To dopiero początek zmian w składzie RPP. W piątek Sejm wybierze następców Elżbiety Chojny-Duch i Andrzeja Bratkowskiego (na ich miejsca jest czterech kandydatów), a dwa tygodnie później Anny Zielińskiej-Głębockiej (na jej miejsce jest dwóch kandydatów). W lutym dwóch członków RPP – na miejsca Adama Glapińskiego i Andrzeja Kaźmierczaka – przedstawi jeszcze prezydent. Kadencja trzeciego z prezydenckich członków RPP, Jerzego Osiatyńskiego, upływa dopiero w 2019 r. (zastąpił on Zytę Gilowską, która zrezygnowała z pełnionej funkcji w 2013 r.). Z kolei kadencja prezesa NBP Marka Belki, który jest też przewodniczącym RPP, kończy się w czerwcu.
Nominacje dla Chrzanowskiego, Gatnara i Kropiwnickiego nie są zaskoczeniem. Wszystkich kandydatów zgłosili senatorowie PiS. Kandydat PO Marek Dąbrowski, wykładowca Uniwersytetu Ekonomicznego w Krakowie, nie zyskał poparcia większości głosujących senatorów.
Spośród trzech nowych członków RPP ankietowani przez „Parkiet" ekonomiści za najbardziej kompetentnego uznali Gatnara, do niedawna członka zarządu NBP (nominowanego jeszcze przez prezydenta Lecha Kaczyńskiego), i kierownika Katedry Analiz Gospodarczych i Finansowych na Wydziale Finansów i Ubezpieczeń Uniwersytetu Ekonomicznego w Katowicach. Średnia wystawionych mu przez dziewięciu ekonomistów ocen wyniosła 4 (maksymalna możliwa to 5). Gorsze noty – średnio 3,3 – zebrał Jerzy Kropiwnicki, były minister (m.in. rozwoju regionalnego i budownictwa) i prezydent Łodzi, a ostatnio doradca Belki. Za najgorzej przygotowanego do kierowania polityką pieniężną uchodzi 35-letni Chrzanowski, pracownik naukowy Katedry Polityki Gospodarczej SGH, prezes stowarzyszenia Instytut Gospodarki Narodowej i członek Narodowej Rady Rozwoju przy Prezydencie Andrzeju Dudzie.

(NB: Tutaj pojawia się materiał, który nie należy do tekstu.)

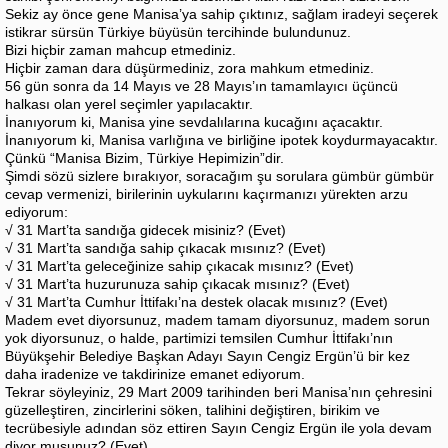
Sekiz ay önce gene Manisa’ya sahip çıktınız, sağlam iradeyi seçerek
istikrar sürsün Türkiye büyüsün tercihinde bulundunuz.
Bizi hiçbir zaman mahcup etmediniz.
Hiçbir zaman dara düşürmediniz, zora mahkum etmediniz.
56 gün sonra da 14 Mayıs ve 28 Mayıs’ın tamamlayıcı üçüncü
halkası olan yerel seçimler yapılacaktır.
İnanıyorum ki, Manisa yine sevdalılarına kucağını açacaktır.
İnanıyorum ki, Manisa varlığına ve birliğine ipotek koydurmayacaktır.
Çünkü “Manisa Bizim, Türkiye Hepimizin”dir.
Şimdi sözü sizlere bırakıyor, soracağım şu sorulara gümbür gümbür
cevap vermenizi, birilerinin uykularını kaçırmanızı yürekten arzu
ediyorum:
√ 31 Mart’ta sandığa gidecek misiniz? (Evet)
√ 31 Mart’ta sandığa sahip çıkacak mısınız? (Evet)
√ 31 Mart’ta geleceğinize sahip çıkacak mısınız? (Evet)
√ 31 Mart’ta huzurunuza sahip çıkacak mısınız? (Evet)
√ 31 Mart’ta Cumhur İttifakı’na destek olacak mısınız? (Evet)
Madem evet diyorsunuz, madem tamam diyorsunuz, madem sorun
yok diyorsunuz, o halde, partimizi temsilen Cumhur İttifakı’nın
Büyükşehir Belediye Başkan Adayı Sayın Cengiz Ergün’ü bir kez
daha iradenize ve takdirinize emanet ediyorum.
Tekrar söyleyiniz, 29 Mart 2009 tarihinden beri Manisa’nın çehresini
güzelleştiren, zincirlerini söken, talihini değiştiren, birikim ve
tecrübesiyle adından söz ettiren Sayın Cengiz Ergün ile yola devam
diyor musunuz? (Evet)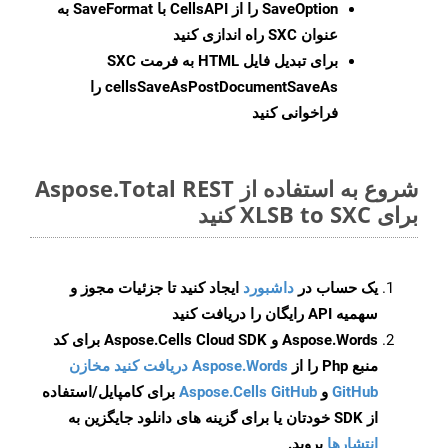
SaveOption
را از CellsAPI با SaveFormat به
عنوان SXC راه اندازی کنید
برای تبدیل فایل HTML به فرمت
SXC
cellsSaveAsPostDocumentSaveAs
را
فراخوانی کنید
شروع به استفاده از Aspose.Total REST
برای XLSB to SXC کنید
یک حساب در
داشبورد
ایجاد کنید تا جزئیات مجوز و
سهمیه API رایگان را دریافت کنید
Aspose.Words و Aspose.Cells Cloud SDK برای کد
منبع Php را از
Aspose.Words دریافت کنید مخازن
GitHub
و
Aspose.Cells GitHub
برای کامپایل/استفاده
از SDK خودتان یا برای گزینه های دانلود جایگزین به
انتشارها
بروید.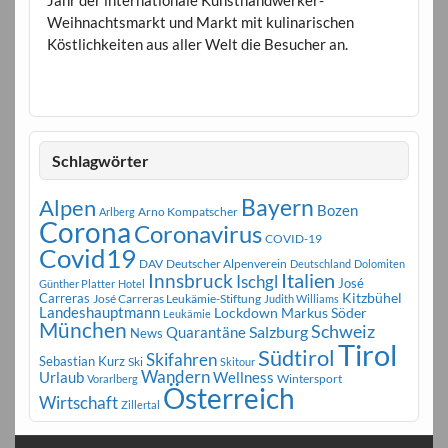
Weihnachtsmarkt und Markt mit kulinarischen
Köstlichkeiten aus aller Welt die Besucher an.
Schlagwörter
Bayern
Alpen
Bozen
Arno Kompatscher
Arlberg
Corona
Coronavirus
COVID-19
Covid19
DAV
Deutscher Alpenverein
Deutschland
Dolomiten
Innsbruck
Italien
Ischgl
José
Günther Platter
Hotel
Carreras
Kitzbühel
José Carreras Leukämie-Stiftung
Judith Williams
Landeshauptmann
Markus Söder
Lockdown
Leukämie
München
Schweiz
Salzburg
Quarantäne
News
Tirol
Südtirol
Skifahren
Sebastian Kurz
Ski
Skitour
Wandern
Urlaub
Wellness
Wintersport
Vorarlberg
Österreich
Wirtschaft
Zillertal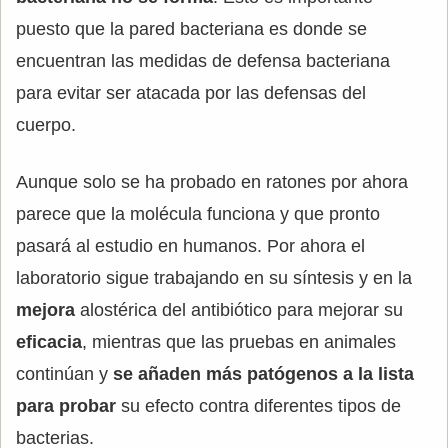
puesto que la pared bacteriana es donde se
encuentran las medidas de defensa bacteriana
para evitar ser atacada por las defensas del
cuerpo.
Aunque solo se ha probado en ratones por ahora
parece que la molécula funciona y que pronto
pasará al estudio en humanos. Por ahora el
laboratorio sigue trabajando en su síntesis y en la
mejora
alostérica del antibiótico para mejorar su
eficacia
, mientras que las pruebas en animales
continúan y
se añaden más patógenos a la lista
para probar
su efecto contra diferentes tipos de
bacterias.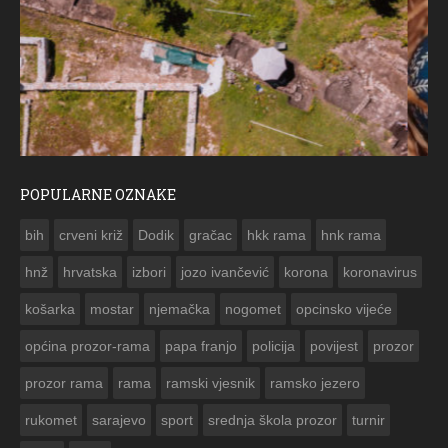
POPULARNE OZNAKE
ČESTITKA RAMSKOG VJESNIKA ZA USKRS 2023. GODINE
bih
crveni križ
Dodik
gračac
hkk rama
hnk rama


hnž
hrvatska
izbori
jozo ivančević
korona
koronavirus
košarka
mostar
njemačka
nogomet
opcinsko vijeće
općina prozor-rama
papa franjo
policija
povijest
prozor
prozor rama
rama
ramski vjesnik
ramsko jezero
rukomet
sarajevo
sport
srednja škola prozor
turnir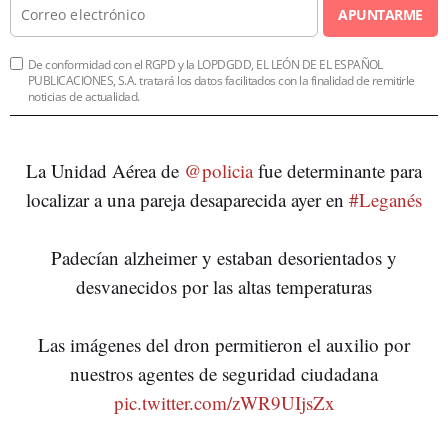
APUNTARME
De conformidad con el RGPD y la LOPDGDD, EL LEÓN DE EL ESPAÑOL
PUBLICACIONES, S.A. tratará los datos facilitados con la finalidad de remitirle
noticias de actualidad.
La Unidad Aérea de
@policia
fue determinante para
localizar a una pareja desaparecida ayer en
#Leganés
Padecían alzheimer y estaban desorientados y
desvanecidos por las altas temperaturas
Las imágenes del dron permitieron el auxilio por
nuestros agentes de seguridad ciudadana
pic.twitter.com/zWR9UIjsZx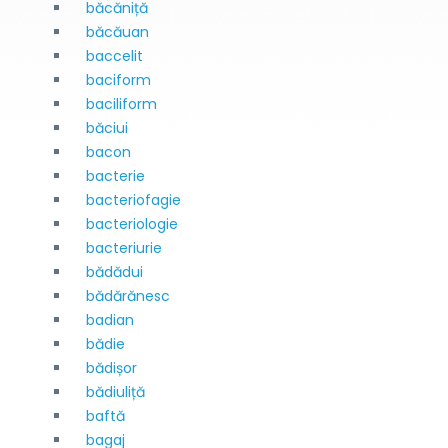
băcăniță
băcăuan
baccelit
baciform
baciliform
băciui
bacon
bacterie
bacteriofagie
bacteriologie
bacteriurie
bădădui
bădărănesc
badian
bădie
bădișor
bădiuliță
baftă
bagaj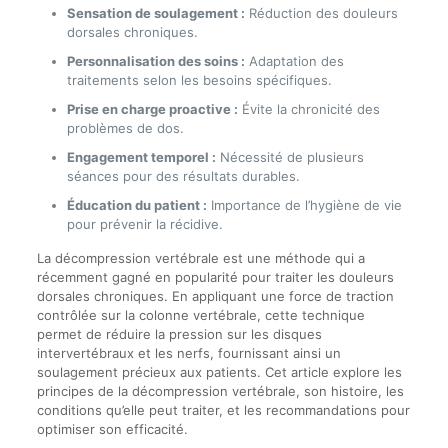
Sensation de soulagement :
Réduction des douleurs
dorsales chroniques.
Personnalisation des soins :
Adaptation des
traitements selon les besoins spécifiques.
Prise en charge proactive :
Évite la chronicité des
problèmes de dos.
Engagement temporel :
Nécessité de plusieurs
séances pour des résultats durables.
Éducation du patient :
Importance de l’hygiène de vie
pour prévenir la récidive.
La décompression vertébrale est une méthode qui a
récemment gagné en popularité pour traiter les douleurs
dorsales chroniques. En appliquant une force de traction
contrôlée sur la colonne vertébrale, cette technique
permet de réduire la pression sur les disques
intervertébraux et les nerfs, fournissant ainsi un
soulagement précieux aux patients. Cet article explore les
principes de la décompression vertébrale, son histoire, les
conditions qu’elle peut traiter, et les recommandations pour
optimiser son efficacité.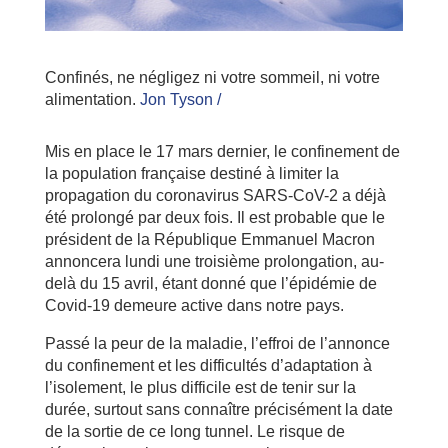
Confinés, ne négligez ni votre sommeil, ni votre
alimentation.
Jon Tyson /
Mis en place le 17 mars dernier, le confinement de
la population française destiné à limiter la
propagation du coronavirus SARS-CoV-2 a déjà
été prolongé par deux fois. Il est probable que le
président de la République Emmanuel Macron
annoncera lundi une troisième prolongation, au-
delà du 15 avril, étant donné que l’épidémie de
Covid-19 demeure active dans notre pays.
Passé la peur de la maladie, l’effroi de l’annonce
du confinement et les difficultés d’adaptation à
l’isolement, le plus difficile est de tenir sur la
durée, surtout sans connaître précisément la date
de la sortie de ce long tunnel. Le risque de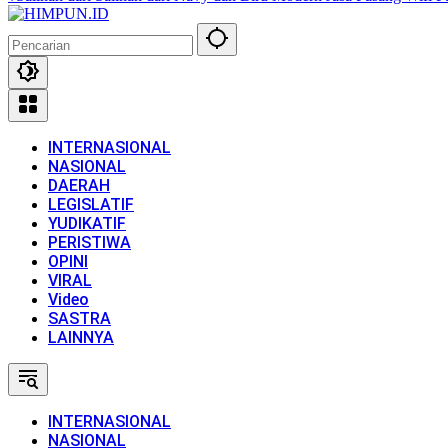
INTERNASIONAL
NASIONAL
DAERAH
LEGISLATIF
YUDIKATIF
PERISTIWA
OPINI
VIRAL
Video
SASTRA
LAINNYA
INTERNASIONAL
NASIONAL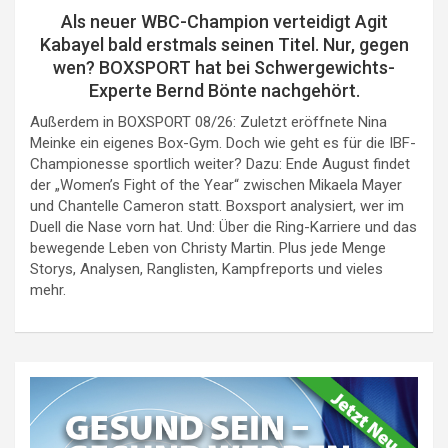
Als neuer WBC-Champion verteidigt Agit
Kabayel bald erstmals seinen Titel. Nur, gegen
wen? BOXSPORT hat bei Schwergewichts-
Experte Bernd Bönte nachgehört.
Außerdem in BOXSPORT 08/26: Zuletzt eröffnete Nina
Meinke ein eigenes Box-Gym. Doch wie geht es für die IBF-
Championesse sportlich weiter? Dazu: Ende August findet
der „Women’s Fight of the Year“ zwischen Mikaela Mayer
und Chantelle Cameron statt. Boxsport analysiert, wer im
Duell die Nase vorn hat. Und: Über die Ring-Karriere und das
bewegende Leben von Christy Martin. Plus jede Menge
Storys, Analysen, Ranglisten, Kampfreports und vieles
mehr.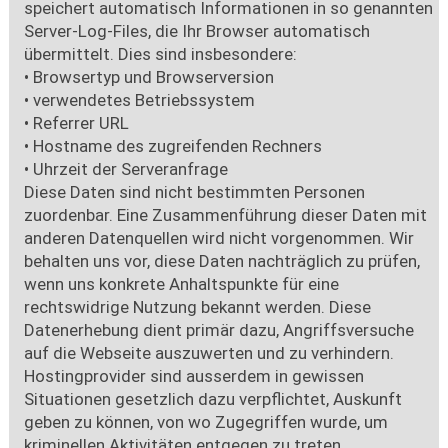
speichert automatisch Informationen in so genannten
Server-Log-Files, die Ihr Browser automatisch
übermittelt. Dies sind insbesondere:
• Browsertyp und Browserversion
• verwendetes Betriebssystem
• Referrer URL
• Hostname des zugreifenden Rechners
• Uhrzeit der Serveranfrage
Diese Daten sind nicht bestimmten Personen
zuordenbar. Eine Zusammenführung dieser Daten mit
anderen Datenquellen wird nicht vorgenommen. Wir
behalten uns vor, diese Daten nachträglich zu prüfen,
wenn uns konkrete Anhaltspunkte für eine
rechtswidrige Nutzung bekannt werden. Diese
Datenerhebung dient primär dazu, Angriffsversuche
auf die Webseite auszuwerten und zu verhindern.
Hostingprovider sind ausserdem in gewissen
Situationen gesetzlich dazu verpflichtet, Auskunft
geben zu können, von wo Zugegriffen wurde, um
kriminellen Aktivitäten entgegen zu treten.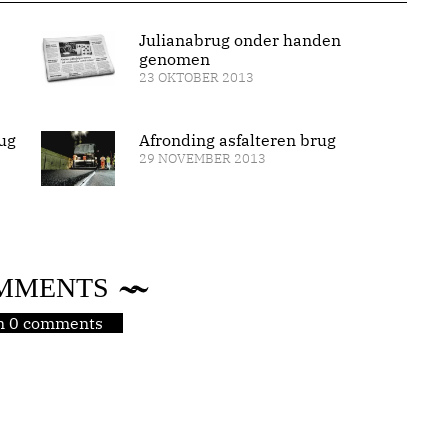
Julianabrug onder handen
genomen
23 OKTOBER 2013
ug
Afronding asfalteren brug
29 NOVEMBER 2013
MMENTS
jn 0 comments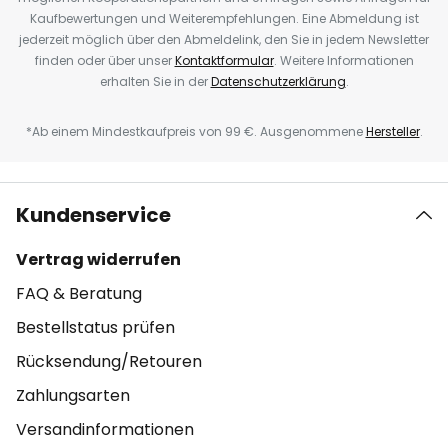
Kaufbewertungen und Weiterempfehlungen. Eine Abmeldung ist
jederzeit möglich über den Abmeldelink, den Sie in jedem Newsletter
finden oder über unser
Kontaktformular
. Weitere Informationen
erhalten Sie in der
Datenschutzerklärung
.
*Ab einem Mindestkaufpreis von 99 €. Ausgenommene
Hersteller
.
Kundenservice
Vertrag widerrufen
FAQ & Beratung
Bestellstatus prüfen
Rücksendung/Retouren
Zahlungsarten
Versandinformationen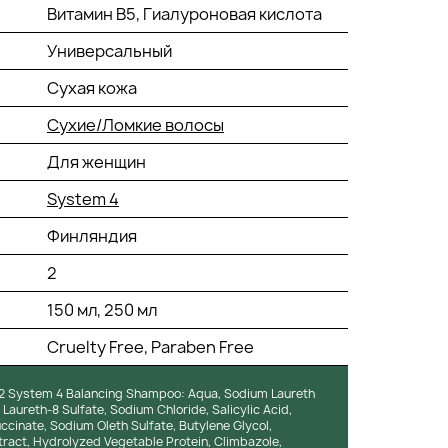
Витамин В5, Гиалуроновая кислота
Универсальный
Сухая кожа
Сухие/Ломкие волосы
Для женщин
System 4
Финляндия
2
150 мл, 250 мл
Cruelty Free, Paraben Free
 System 4 Balancing Shampoo: Aqua, Sodium Laureth
ureth-8 Sulfate, Sodium Chloride, Salicylic Acid,
inate, Sodium Oleth Sulfate, Butylene Glycol,
ract, Hydrolyzed Vegetable Protein, Climbazole,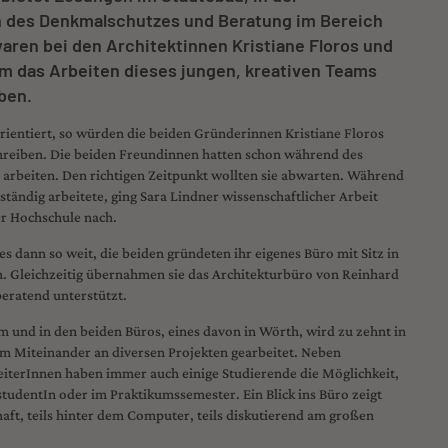
h des Denkmalschutzes und Beratung im Bereich
aren bei den Architektinnen Kristiane Floros und
um das Arbeiten dieses jungen, kreativen Teams
ben.
lorientiert, so würden die beiden Gründerinnen Kristiane Floros
hreiben. Die beiden Freundinnen hatten schon während des
arbeiten. Den richtigen Zeitpunkt wollten sie abwarten. Während
ständig arbeitete, ging Sara Lindner wissenschaftlicher Arbeit
r Hochschule nach.
s dann so weit, die beiden gründeten ihr eigenes Büro mit Sitz in
. Gleichzeitig übernahmen sie das Architekturbüro von Reinhard
beratend unterstützt.
m und in den beiden Büros, eines davon in Wörth, wird zu zehnt in
em Miteinander an diversen Projekten gearbeitet. Neben
eiterInnen haben immer auch einige Studierende die Möglichkeit,
kstudentIn oder im Praktikumssemester. Ein Blick ins Büro zeigt
aft, teils hinter dem Computer, teils diskutierend am großen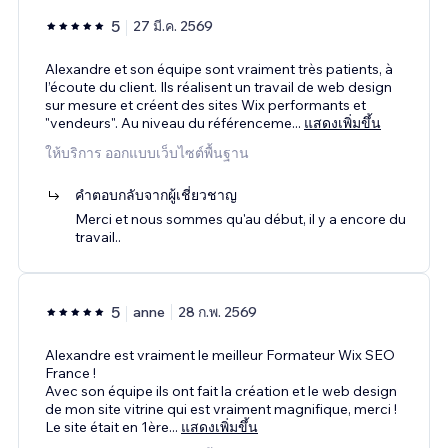
5
27 มี.ค. 2569
Alexandre et son équipe sont vraiment très patients, à
l’écoute du client. Ils réalisent un travail de web design
sur mesure et créent des sites Wix performants et
"vendeurs". Au niveau du référenceme
...
แสดงเพิ่มขึ้น
ให้บริการ ออกแบบเว็บไซต์พื้นฐาน
คำตอบกลับจากผู้เชี่ยวชาญ
Merci et nous sommes qu'au début, il y a encore du
travail..
5
anne
28 ก.พ. 2569
Alexandre est vraiment le meilleur Formateur Wix SEO
France !
Avec son équipe ils ont fait la création et le web design
de mon site vitrine qui est vraiment magnifique, merci !
Le site était en 1ère
...
แสดงเพิ่มขึ้น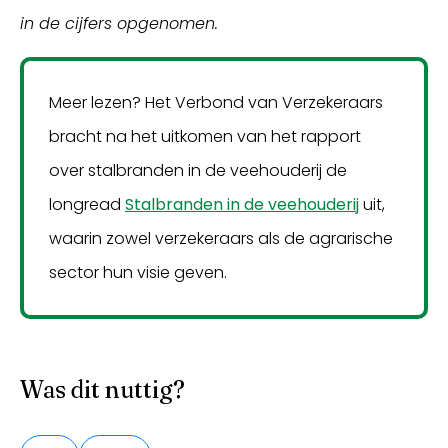
in de cijfers opgenomen.
Meer lezen? Het Verbond van Verzekeraars
bracht na het uitkomen van het rapport
over stalbranden in de veehouderij de
longread
Stalbranden in de veehouderij
uit,
waarin zowel verzekeraars als de agrarische
sector hun visie geven.
Was dit nuttig?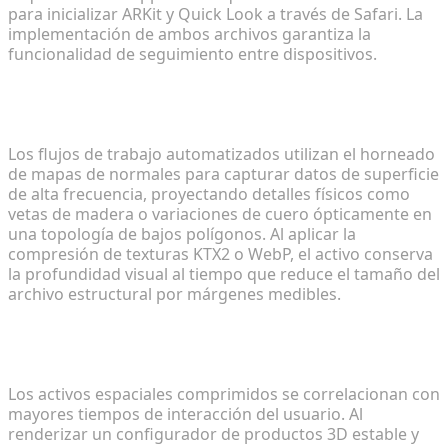
para inicializar ARKit y Quick Look a través de Safari. La
implementación de ambos archivos garantiza la
funcionalidad de seguimiento entre dispositivos.
¿Pueden los flujos de trabajo automatizados
preservar texturas de productos complejas?
Los flujos de trabajo automatizados utilizan el horneado
de mapas de normales para capturar datos de superficie
de alta frecuencia, proyectando detalles físicos como
vetas de madera o variaciones de cuero ópticamente en
una topología de bajos polígonos. Al aplicar la
compresión de texturas KTX2 o WebP, el activo conserva
la profundidad visual al tiempo que reduce el tamaño del
archivo estructural por márgenes medibles.
¿Cómo impactan los activos 3D optimizados en las
tasas de conversión móvil?
Los activos espaciales comprimidos se correlacionan con
mayores tiempos de interacción del usuario. Al
renderizar un configurador de productos 3D estable y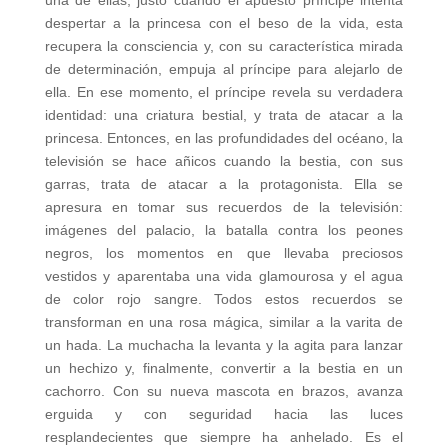
una de ellas, justo cuando el apuesto príncipe intenta
despertar a la princesa con el beso de la vida, esta
recupera la consciencia y, con su característica mirada
de determinación, empuja al príncipe para alejarlo de
ella. En ese momento, el príncipe revela su verdadera
identidad: una criatura bestial, y trata de atacar a la
princesa. Entonces, en las profundidades del océano, la
televisión se hace añicos cuando la bestia, con sus
garras, trata de atacar a la protagonista. Ella se
apresura en tomar sus recuerdos de la televisión:
imágenes del palacio, la batalla contra los peones
negros, los momentos en que llevaba preciosos
vestidos y aparentaba una vida glamourosa y el agua
de color rojo sangre. Todos estos recuerdos se
transforman en una rosa mágica, similar a la varita de
un hada. La muchacha la levanta y la agita para lanzar
un hechizo y, finalmente, convertir a la bestia en un
cachorro. Con su nueva mascota en brazos, avanza
erguida y con seguridad hacia las luces
resplandecientes que siempre ha anhelado. Es el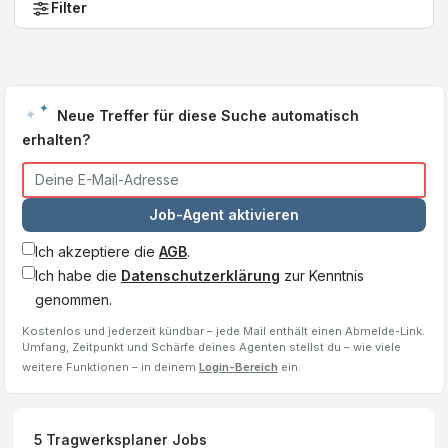
Filter
Neue Treffer für diese Suche automatisch
erhalten?
Job-Agent aktivieren
Ich akzeptiere die
AGB
.
Ich habe die
Datenschutzerklärung
zur Kenntnis
genommen.
Kostenlos und jederzeit kündbar – jede Mail enthält einen Abmelde-Link.
Umfang, Zeitpunkt und Schärfe deines Agenten stellst du – wie viele
weitere Funktionen – in deinem
Login-Bereich
ein.
5
Tragwerksplaner
Jobs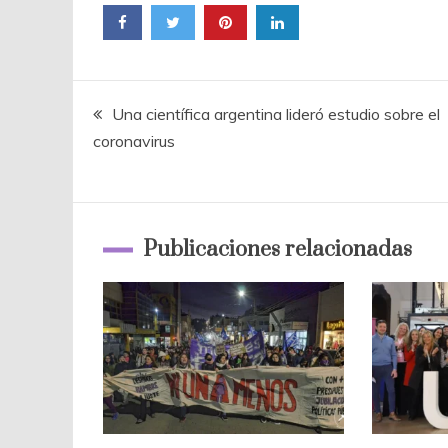
Navegación
Una científica argentina lideró estudio sobre el
coronavirus
de
entradas
Publicaciones relacionadas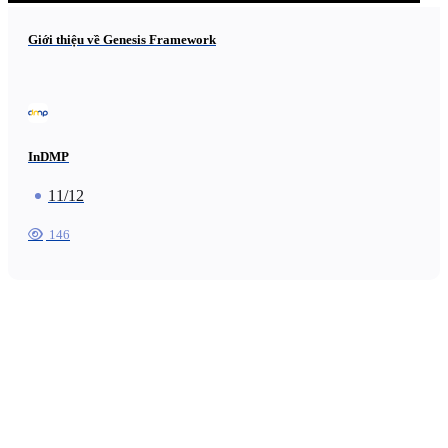
Giới thiệu về Genesis Framework
InDMP
11/12
146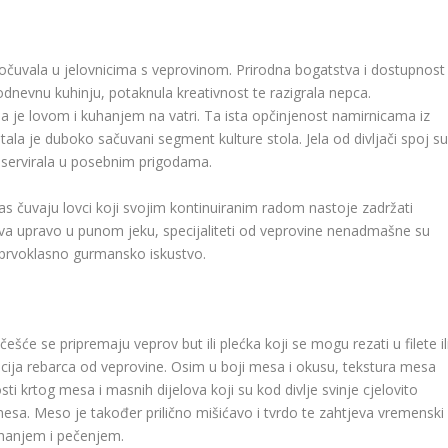
očuvala u jelovnicima s veprovinom. Prirodna bogatstva i dostupnost
odnevnu kuhinju, potaknula kreativnost te razigrala nepca.
je lovom i kuhanjem na vatri. Ta ista opčinjenost namirnicama iz
ala je duboko sačuvani segment kulture stola. Jela od divljači spoj s
se servirala u posebnim prigodama.
 čuvaju lovci koji svojim kontinuiranim radom nastoje zadržati
lova upravo u punom jeku, specijaliteti od veprovine nenadmašne su
u prvoklasno gurmansko iskustvo.
šće se pripremaju veprov but ili plećka koji se mogu rezati u filete il
cija rebarca od veprovine. Osim u boji mesa i okusu, tekstura mesa
ti krtog mesa i masnih dijelova koji su kod divlje svinje cjelovito
sa. Meso je također prilično mišićavo i tvrdo te zahtjeva vremenski
uhanjem i pečenjem.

Dziesięciu ekonomistów wystawiło mu średnią ocenę 2,6.
Spośród nowych członków RPP Chrzanowski wydaje się też mieć najbardziej gołębie poglądy na politykę pieniężną. Podczas wtorkowego przesłuchania przed senacką Komisją Finansów publicznych jako jedyny pozytywnie odpowiedział na pytanie, czy bank centralny może trwale przyspieszyć wzrost gospodarczy. Kropiwnicki mówił, że polityka pieniężna lepiej się sprawdza, gdy wzrost trzeba hamować. W środę w Senacie dodał, że „do zmian stopy procentowej należy podchodzić z dużą ostrożnością, raczej nie należy poprawiać tego, co działa dobrze". Także Gatnar mówił, że obecny poziom stóp procentowych jest właściwy.